“Marcadas, não derrotadas”

Quando a fome chegou à casa de Mariana e Patrícia, há dezasseis anos, “Portugal estava quase igual a hoje, em risco de fome”. Agora acreditam que será pior para milhares de pessoas a viver no Porto e em Lisboa, com menos do que o Salário Mínimo Nacional.

O medo da fome é o molde da depressão e o segredo de Mariana e Patrícia. De rosto escondido, choram porque “pedir ajuda para comer e vestir-se dói tanto como não ter nada”. Nunca conseguiram recuperar parte da vida depois da grande crise económica e social de 2006 e têm a certeza de que, “a de 2022 é muito pior”.

Estão “marcadas, não derrotadas”, em lados opostos do país e com famílias que não podiam ser mais diferentes, sobrevivem com a ajuda das equipas sociais da AMI, que as acompanham com apoio psicológico e alimentar. No Porto, Mariana ainda combate a sombra da fome, em Lisboa Patrícia foge aos ecos da violência doméstica.

O Programa Operacional de Apoio às Pessoas Mais Carenciadas e o acesso a material escolar doado permitiram-lhes, pelo menos nos últimos anos, manter os filhos a salvo. Fazem parte das cerca de 80.000 pessoas apoiadas em Portugal por este programa, sem o qual, admitem, “não conseguiriam comer”. E entram nos números do EUROSTAT – Gabinete de Estatísticas da União Europeia que referenciou dois milhões e trezentos mil portugueses na pobreza.

Numa vida que “parece ter pertencido a outra pessoa”, Mariana foi fisioterapeuta e o marido empregado de alfândega.

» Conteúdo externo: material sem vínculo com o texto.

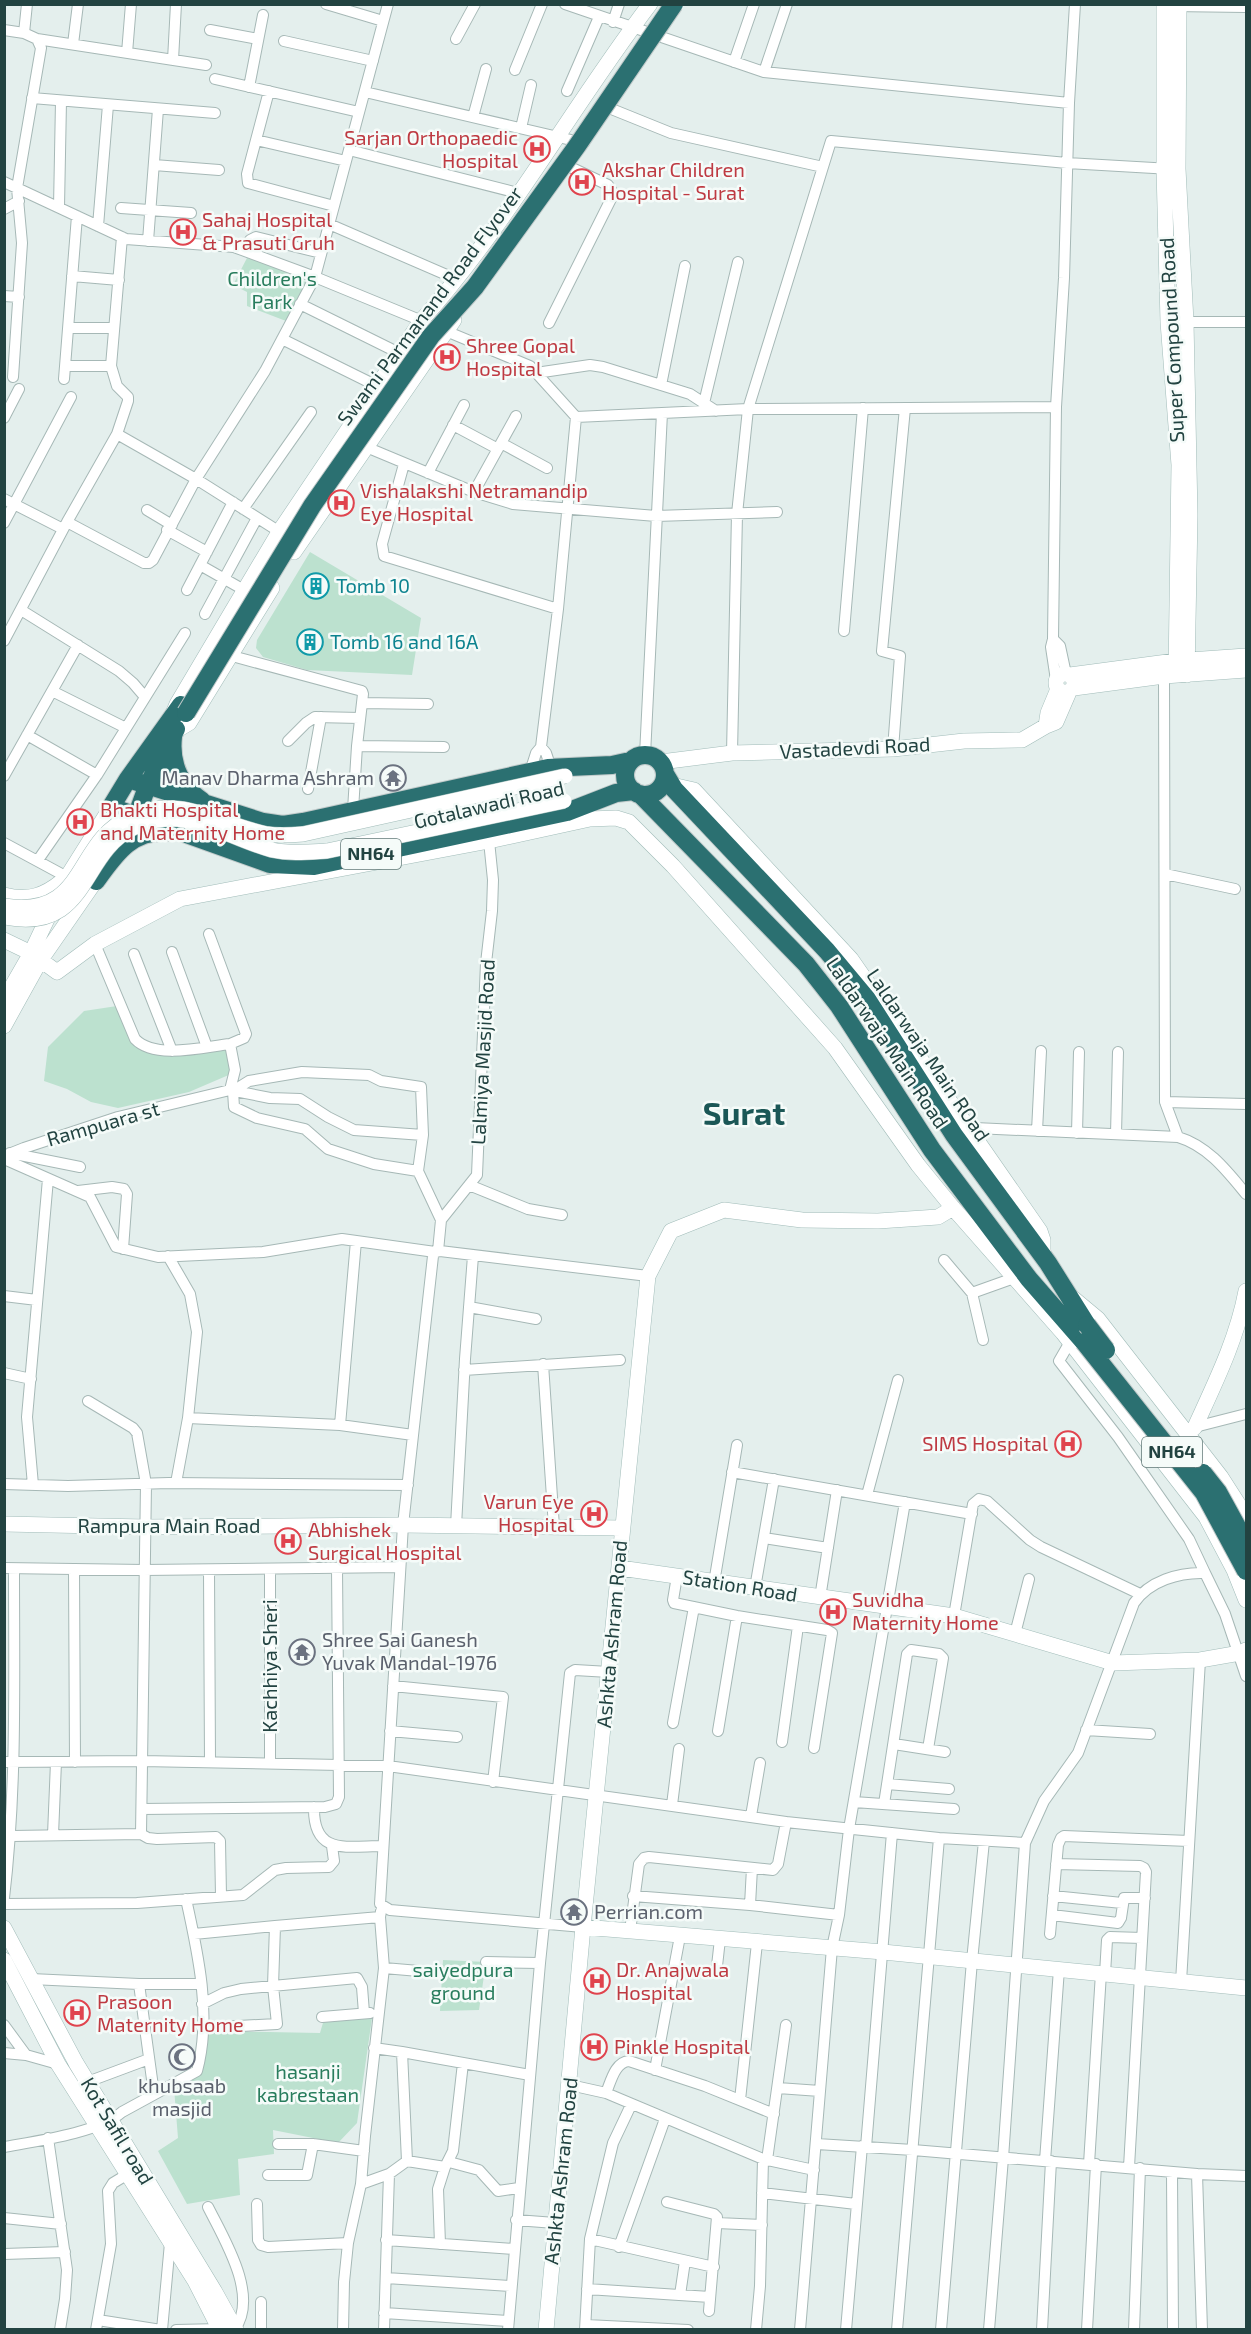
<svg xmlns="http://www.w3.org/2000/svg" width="1251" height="2334" font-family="'Exo 2',sans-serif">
<rect width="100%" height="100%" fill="#e4efed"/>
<!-- green -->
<path fill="#bce1cf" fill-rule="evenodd" d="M247 258 274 265 307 283 286 321 247 306V292L233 285Z
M310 552 421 618 412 675 307 670 263 657 256 648 257 640ZM315 630 318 631 316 649 303 647 305 635 314 636Z
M117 1006 141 1049 228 1047 231 1074 189 1092 118 1108 91 1102 67 1089 44 1081 48 1047 84 1011Z
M443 1960 486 1962 479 2010 440 2011Z
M325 2016 372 2018 357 2123 338 2143 273 2130 274 2154 238 2159 240 2195 187 2204 158 2151 178 2138 174 2088 200 2073 205 2031 320 2033Z"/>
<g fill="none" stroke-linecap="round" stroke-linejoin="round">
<!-- street casing -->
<g stroke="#a6b8b6" stroke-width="12">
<path id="street" d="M326 4 383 21
M565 4 764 72 1069 103
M1172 6 1246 7
M613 22 619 4
M4 30 24 33 37 39 41 48 17 188 22 243 13 377
M210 30 258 39
M24 33 27 4
M37 39 206 65
M456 39 475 4
M284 41 373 61
M73 44 78 4
M127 53 131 4
M173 60 176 4
M734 62 754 4
M515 70 542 4
M764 72 787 4
M215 79 359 112
M249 87 263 15
M269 91 247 174 248 183 334 206
M567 91 599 17
M365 92 584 143
M32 98 215 113
M609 108 671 133 823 167
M473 117 486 69
M521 128 531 85
M256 140 346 161
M349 150 518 193
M154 165 219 170
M4 182 126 239 234 247 315 277 427 323
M59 207 61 101
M121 208 191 213
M4 209 19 201
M329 224 456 279
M98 226 108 105
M148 241 158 109
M246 251 250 240 256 237 321 253
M72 276 119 280
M4 296 19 297
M300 304 399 353
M1168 322H1246
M549 323 611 199 612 191 608 185 568 166
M68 328H114
M441 329 530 366 576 417
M282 339 377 386
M65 366H111
M536 373 590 365 603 367 690 394 716 411
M64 379 77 216
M661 385 685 266
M704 403 738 262
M4 418 19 389
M453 425 498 449
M117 434 128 401V397L117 386 111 366 122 237
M501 443 547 468
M366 447 474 492 513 504 656 516 777 512
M404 464 382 544 384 556 558 609
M428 473 464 405
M474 492 516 416
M4 499 63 529
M243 509 311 412
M147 510 172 525
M67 522 144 563H149L153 560 196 479 265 371 315 277 388 4
M4 523 71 397
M167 530 207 552
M200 565 244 590
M187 590 233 502
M21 610 119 671 133 683 145 697
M205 614 257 518
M844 631 863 408
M1053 639 1060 646 1066 674
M4 641 67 522 117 434 196 479 283 534
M232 656 362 691 363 694 357 746 353 810
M1164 676 1165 1102 1246 1104
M1056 680 1051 647 1053 639 1056 407 1064 278 1069 103 1075 4
M52 691 126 728
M362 703 428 704
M27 735 97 775
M288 741 306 723 315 717 360 718
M357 746 444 747
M541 747 558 609 576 417 748 409 1056 407
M893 749 900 656 882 651 905 408
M732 753 737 514 748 409 831 141 1067 163 1171 169
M645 755 662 413
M530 772 536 753 541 747 546 753 551 768
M4 776 78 645
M308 789 321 717
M4 843 67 877
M38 860 97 775 185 633
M1165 874 1235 889
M209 934 246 1034 244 1038 230 1044
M95 944 135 1039C155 1060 204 1047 230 1044L235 1070 230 1090
M172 952 207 1047
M134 954 172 1051
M1165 1102 1178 1137
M966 1131 975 1128 1178 1137C1208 1146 1227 1171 1246 1194
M1037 1131 1041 1051
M1077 1133 1079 1052
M1116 1134 1118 1052
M10 1153 80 1167
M4 1156 24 1148 118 1117 230 1090 270 1098 300 1099 328 1117 354 1130 423 1135
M4 1159 90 1197 116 1247 158 1257 263 1252 342 1239 435 1252
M418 1171 374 1164 328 1149 305 1129 257 1118 234 1107 233 1091 249 1081 302 1072 369 1075 381 1081 421 1087 423 1135 418 1171 441 1220
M469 1185 528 1209 562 1215
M78 1191 112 1187 124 1189 127 1194 123 1249
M438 1251 441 1220 477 1175 486 963 492 911 493 880 489 841
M168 1256 190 1294 197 1332 188 1418 176 1483
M944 1260 972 1293 983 1340
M972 1293 1014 1278
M4 1296 37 1300
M469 1307 536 1319
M543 1364 554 1527
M464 1370 620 1360
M4 1373 31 1379
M88 1401 133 1428 137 1433 146 1484 141 1834
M188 1418 340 1425 413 1435
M340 1425 356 1241
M1195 1427 1246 1414
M732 1472 972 1514
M4 1484 68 1486 169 1483 408 1485
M33 1485 27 1417 48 1179
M867 1495 898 1380
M456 1526 465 1359 473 1256
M764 1538 828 1548
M4 1568 144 1570 400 1567
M74 1569 75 1762
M209 1570 210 1762
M1205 1573 1225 1614 1246 1676
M677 1576 673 1600 674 1603 737 1616 827 1630 832 1633 814 1748
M714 1583 737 1445
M755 1588 774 1479
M820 1598 837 1490
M954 1616 973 1504 979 1499 987 1501 1030 1540 1041 1547 1140 1594
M1015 1634 1029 1579
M393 1686 503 1697 493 1782
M673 1723 694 1607
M1086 1730 1150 1734
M390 1731 457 1737
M718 1731 737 1616
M782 1742 798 1626
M894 1744 945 1752
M4 1762 142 1761 388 1766 786 1822 939 1838 1025 1843
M270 1763V1569
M887 1784 949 1789
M854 1802 954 1809
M884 1804 907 1654 911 1650 939 1654 943 1658 928 1749
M672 1805 679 1749
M314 1807C313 1856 347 1846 383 1846
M142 1809 325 1807 336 1804 339 1797 337 1568
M751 1816 760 1763
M53 1835 56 1762
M12 1836 141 1834 148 1838 157 1839 216 1837 220 1841 221 1896
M1056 1864 1140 1866 1144 1868 1146 1872 1129 2167
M633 1896 750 1905 839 1915
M1053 1896 1122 1903
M4 1898C17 1789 14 1679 14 1569
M4 1904 137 1903 243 1895 275 1870 286 1868 329 1867 334 1861 332 1846
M750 1905 752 1868
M1052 1915 1118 1923 1121 1918 1124 1898H1145
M275 1926 380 1917 381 1911
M583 1927 390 1910 380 1904 403 1525 433 1256 435 1252 440 1251 648 1276
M630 1931 639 1864 644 1858 649 1857 773 1870 778 1864 786 1822
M194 1934 275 1926 273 1986 277 2024 202 2028
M1050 1934 1058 1845 1061 1838 1064 1836 1189 1841
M486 1962 540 1963
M717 1966 720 1939
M384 1968 442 1973
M1105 1974 1107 1940 1110 1937 1142 1938
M31 1979 139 1984H201
M1181 1982 1200 1660
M139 1984 154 2094
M202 2004 224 1993 241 1989 357 1978 362 1987 364 2013
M322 2017 370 2013
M4 2025 26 2055
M374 2048 402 2052
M4 2053 26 2055 58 2064
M655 2070 680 1936
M82 2084 149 2059
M570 2085 606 2093 763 2159 814 2170
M778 2088 820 2091
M606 2093C611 2081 615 2062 629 2061L705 2086 774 2114
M740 2100 757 1943
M48 2138 67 2270 65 2299 60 2330
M278 2144H313L364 2151
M817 2144 913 2150 1197 2174 1202 2330
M4 2147C37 2141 98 2133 122 2112L197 2071C212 2016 198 1953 186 1899
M866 2147 892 1833
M767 2160 786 2025
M407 2161 445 2167
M1045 2161 1059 1969
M449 2162 479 2170 498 2191 519 2188
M1089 2164 1101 1973
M1172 2173 1173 2330
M1197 2174 1246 2176
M268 2175H307L313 2144
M361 2184 389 2174
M762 2193 856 2204
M667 2202 714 2214 717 2217 709 2311
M257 2204 258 2240 261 2245 268 2247 348 2243
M208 2207C224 2239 259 2295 235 2329
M4 2218 61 2224
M516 2220 555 2223
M717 2223 762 2225
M590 2239 714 2267
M386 2240 514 2249
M440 2244 438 2189 445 2167 453 2151 463 2063
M619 2247 665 2119
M4 2254 65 2252
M386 2278 511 2286
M587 2289 710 2297
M680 2295 685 2261
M384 2313 508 2321
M98 2320 161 2330
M586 2325 688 2330
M96 2330 111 2244 108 2191 113 2183 128 2174
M162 2330 170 2243
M176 2330 220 2329
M261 2330V2302
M343 2330 344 2282 348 2243 361 2184 365 2136 384 1968 380 1917
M384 2330 389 2174 407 2161 402 2052 530 2075
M508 2330 540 1963 570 1673 575 1670 609 1672
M585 2330 590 2239 613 2143 631 2105
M756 2330 760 2286 763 2159
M800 2330 832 1948 839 1915 849 1829 905 1502
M846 2330 862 2146
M897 2330 939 1838
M941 2330 972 1961 984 1841
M989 2330 1003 2158 1025 1843 1044 1801 1078 1753 1134 1603C1149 1581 1179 1572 1205 1573L1189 1539 1118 1437 1059 1361 1070 1342
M1042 2330 1051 2161
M1087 2330 1096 2164
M1134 2330 1140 2168"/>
</g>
<!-- secondary casing -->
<g stroke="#a1bcb9" stroke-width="16">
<path id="secondary" d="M1164 4V169L1168 322 1179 465 1176 675
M1179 4 1178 169 1186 322 1190 515 1187 675
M294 552 454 320
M1056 683a9 9 0 1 1 18 0a9 9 0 1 1-18 0Z
M1070 675 1175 661 1246 656
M1074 688 1164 676 1246 670
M173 714 177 704 279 532 421 321C508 224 571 108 650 4
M1046 726 1048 713 1058 689
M174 732 189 723 272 588
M661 762 732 753 893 749 964 741 1022 740 1046 726 1056 722 1069 692
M672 785 694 790 851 959 1040 1231 1043 1240V1256
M4 895C28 901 44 896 62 881
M4 940 31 953 57 972 95 944 180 899 489 841 590 819 616 818 629 822 673 866 835 1048 918 1165 953 1208 1063 1333 1206 1517 1234 1570 1246 1600
M4 1000 31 953 67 877 111 807
M4 1026 40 961 101 873
M1074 1299 1098 1319 1221 1477 1246 1516
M1187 1434 1195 1427C1215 1383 1237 1339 1246 1291
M4 1524 145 1527 403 1525 622 1528
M620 1568 954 1616 1113 1663 1200 1660 1240 1653 1246 1650
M583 1927 883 1952 1246 1988
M4 1928 76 2063 215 2292 236 2330
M4 1960 58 2064 195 2281 220 2330
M546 2330 583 1927 648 1276 671 1231 724 1210 802 1220 878 1221 938 1217 953 1208"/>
</g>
<!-- highway casing -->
<g stroke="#c1caca" stroke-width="20">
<path id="highway" d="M181 705 128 779 111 807 270 864 314 866 567 812 616 793 634 791
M173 737C170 764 179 785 202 801
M625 775a20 20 0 1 1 40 0a20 20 0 1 1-40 0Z
M665 774 674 789 827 951 867 999 954 1135 1048 1263 1087 1325
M128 779 263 822 283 825 303 822 548 768 612 765 630 761
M640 794 806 964 839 1006 932 1150 1029 1279 1084 1342
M136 817 147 787 176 729
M96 881C116 853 132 829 170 832"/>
</g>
<!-- street -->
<use href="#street" stroke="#fff" stroke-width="10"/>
<!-- secondary -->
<use href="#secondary" stroke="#fff" stroke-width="15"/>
<!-- highway -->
<use href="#highway" stroke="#2b7071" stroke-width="18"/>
<!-- secondary-bridge casing -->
<g stroke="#a1bcb9" stroke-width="16" stroke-linecap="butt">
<path id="secondary-bridge" d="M4 906C88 919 73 842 130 817 182 793 217 824 267 834 279 836 291 835 303 834L565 776
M4 917C90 934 79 854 133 828 184 803 224 837 272 850 290 854 309 852 327 851L564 801"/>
</g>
<!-- highway-bridge casing -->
<g stroke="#c1caca" stroke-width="20" stroke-linecap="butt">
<path id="highway-bridge" d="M186 713 312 506 431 336 475 287 577 146 674 4
M1087 1325 1106 1350
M1084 1342 1204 1493 1246 1571
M1203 1473 1218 1492 1246 1543"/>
</g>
<!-- secondary-bridge -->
<use href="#secondary-bridge" stroke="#fff" stroke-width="15"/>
<!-- highway-bridge -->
<use href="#highway-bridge" stroke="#2b7071" stroke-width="18"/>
</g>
<!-- icons -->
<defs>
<g id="hospital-ring" transform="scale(1.35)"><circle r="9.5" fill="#f5fbf9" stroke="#e0444e" stroke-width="1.5"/><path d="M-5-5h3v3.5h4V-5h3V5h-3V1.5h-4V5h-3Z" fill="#e0444e"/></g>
<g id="building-ring" transform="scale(1.35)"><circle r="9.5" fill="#f5fbf9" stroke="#0f9aa8" stroke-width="1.5"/><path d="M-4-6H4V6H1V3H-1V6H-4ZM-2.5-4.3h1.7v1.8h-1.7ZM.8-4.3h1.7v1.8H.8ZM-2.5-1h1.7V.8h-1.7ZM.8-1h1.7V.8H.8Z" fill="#0f9aa8"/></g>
<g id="temple-ring" transform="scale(1.35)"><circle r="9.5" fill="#f5fbf9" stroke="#6b7280" stroke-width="1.5"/><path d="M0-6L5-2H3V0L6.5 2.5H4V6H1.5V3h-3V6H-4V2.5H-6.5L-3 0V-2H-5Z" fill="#6b7280"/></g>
<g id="mosque-ring" transform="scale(1.35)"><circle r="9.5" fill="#f5fbf9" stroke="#6b7280" stroke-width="1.5"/><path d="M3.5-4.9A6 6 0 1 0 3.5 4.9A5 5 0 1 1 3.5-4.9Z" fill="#6b7280"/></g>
</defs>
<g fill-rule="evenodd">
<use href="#hospital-ring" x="537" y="149"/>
<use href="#hospital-ring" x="582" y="182"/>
<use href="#hospital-ring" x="183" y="232"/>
<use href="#hospital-ring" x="447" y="357"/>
<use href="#hospital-ring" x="341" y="503"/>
<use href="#building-ring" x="316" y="586"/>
<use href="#building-ring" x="310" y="642"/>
<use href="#temple-ring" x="393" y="778"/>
<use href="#hospital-ring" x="80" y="822"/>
<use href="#hospital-ring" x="1068" y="1444"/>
<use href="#hospital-ring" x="594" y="1514"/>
<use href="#hospital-ring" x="288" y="1541"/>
<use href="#hospital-ring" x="833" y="1612"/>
<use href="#temple-ring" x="302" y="1652"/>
<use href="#temple-ring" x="574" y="1912"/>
<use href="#hospital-ring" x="597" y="1981"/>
<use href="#hospital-ring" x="77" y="2013"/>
<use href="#hospital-ring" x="594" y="2047"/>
<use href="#mosque-ring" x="182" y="2057"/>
</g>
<g text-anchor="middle" stroke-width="5" stroke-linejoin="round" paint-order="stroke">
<!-- shield labels -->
<g fill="#f5fbf9" stroke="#617a78" stroke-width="1.5">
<rect x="341" y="839" width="60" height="30" rx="4.5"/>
<rect x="1142" y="1437" width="60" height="30" rx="4.5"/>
</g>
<g font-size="18" font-weight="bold" fill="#224341">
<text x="371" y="860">NH64</text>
<text x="1172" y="1458">NH64</text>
</g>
<!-- health labels -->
<g font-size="20" fill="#be3a42" stroke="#f5fbf9" text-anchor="start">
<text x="518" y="145" text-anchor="end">Sarjan Orthopaedic<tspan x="518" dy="23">Hospital</tspan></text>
<text x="602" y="177">Akshar Children<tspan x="602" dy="23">Hospital - Surat</tspan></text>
<text x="202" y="227">Sahaj Hospital<tspan x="202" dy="23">&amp; Prasuti Gruh</tspan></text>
<text x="466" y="353">Shree Gopal<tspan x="466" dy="23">Hospital</tspan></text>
<text x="360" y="498">Vishalakshi Netramandip<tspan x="360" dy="23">Eye Hospital</tspan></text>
<text x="100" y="817">Bhakti Hospital<tspan x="100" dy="23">and Maternity Home</tspan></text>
<text x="1048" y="1451" text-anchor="end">SIMS Hospital</text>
<text x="574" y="1509" text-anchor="end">Varun Eye<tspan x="574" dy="23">Hospital</tspan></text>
<text x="308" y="1537">Abhishek<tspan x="308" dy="23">Surgical Hospital</tspan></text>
<text x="852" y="1607">Suvidha<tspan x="852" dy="23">Maternity Home</tspan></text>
<text x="616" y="1977">Dr. Anajwala<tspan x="616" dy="23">Hospital</tspan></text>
<text x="97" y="2009">Prasoon<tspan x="97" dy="23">Maternity Home</tspan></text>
<text x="614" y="2054">Pinkle Hospital</text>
</g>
<!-- park labels -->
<g font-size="20" fill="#287d5d" stroke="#f5fbf9">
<text x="272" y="286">Children's<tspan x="272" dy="23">Park</tspan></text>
<text x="463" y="1977">saiyedpura<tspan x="463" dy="23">ground</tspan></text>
<text x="308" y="2079">hasanji<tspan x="308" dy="23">kabrestaan</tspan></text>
</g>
<!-- street labels -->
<g font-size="20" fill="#224341" stroke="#f5fbf9">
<text transform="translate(430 306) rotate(-53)" y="7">Swami Parmanand Road Flyover</text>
<text transform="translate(1172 340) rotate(-93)" y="7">Super Compound Road</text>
<text transform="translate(855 748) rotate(-3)" y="7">Vastadevdi Road</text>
<text transform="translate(489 805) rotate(-13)" y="7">Gotalawadi Road</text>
<text transform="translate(887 1043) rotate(56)" y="7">Laldarwaja Main Road</text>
<text transform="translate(483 1052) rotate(-87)" y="7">Lalmiya Masjid Road</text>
<text transform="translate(928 1055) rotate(56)" y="7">Laldarwaja Main ROad</text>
<text transform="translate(103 1124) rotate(-16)" y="7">Rampuara st</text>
<text x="169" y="1533">Rampura Main Road</text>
<text transform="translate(740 1586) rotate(9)" y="7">Station Road</text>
<text transform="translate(612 1634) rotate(-85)" y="7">Ashkta Ashram Road</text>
<text transform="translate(270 1666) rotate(-90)" y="7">Kachhiya Sheri</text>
<text transform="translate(117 2131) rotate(59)" y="7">Kot Safil road</text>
<text transform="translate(561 2171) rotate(-84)" y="7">Ashkta Ashram Road</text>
</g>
<!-- culture labels -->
<g font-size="20" fill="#0d838f" stroke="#f5fbf9" text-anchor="start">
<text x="336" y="593">Tomb 10</text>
<text x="330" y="649">Tomb 16 and 16A</text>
</g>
<!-- worship labels -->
<g font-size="20" fill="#5b616d" stroke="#f5fbf9" text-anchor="start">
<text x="374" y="785" text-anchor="end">Manav Dharma Ashram</text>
<text x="322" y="1647">Shree Sai Ganesh<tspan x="322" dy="23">Yuvak Mandal-1976</tspan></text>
<text x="594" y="1919">Perrian.com</text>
<text x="182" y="2093" text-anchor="middle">khubsaab<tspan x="182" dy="23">masjid</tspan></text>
</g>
<!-- town labels -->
<g font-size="32" font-weight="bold" fill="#1b5756" stroke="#f5fbf9">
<text x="744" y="1125">Surat</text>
</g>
</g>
<!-- border -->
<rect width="1251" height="2334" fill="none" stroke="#224341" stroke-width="12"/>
</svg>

Ficaram sem trabalho em 2004, considerados desatualizados e demasiado “velhos” para abraçar outra profissão. Ela dedicou os dias aos filhos, um deles com 95% de incapacidade. Ele tentou trabalhar como agente imobiliário.

A primeira ajuda que a ex-fisioterapeuta recebeu no Centro Porta Amiga do Porto foi psicológica e “estava tão devastada que nem tinha a noção do que precisava”, recorda.

“Recolher o primeiro cabaz alimentar foi uma tortura e ao mesmo tempo uma salvação.”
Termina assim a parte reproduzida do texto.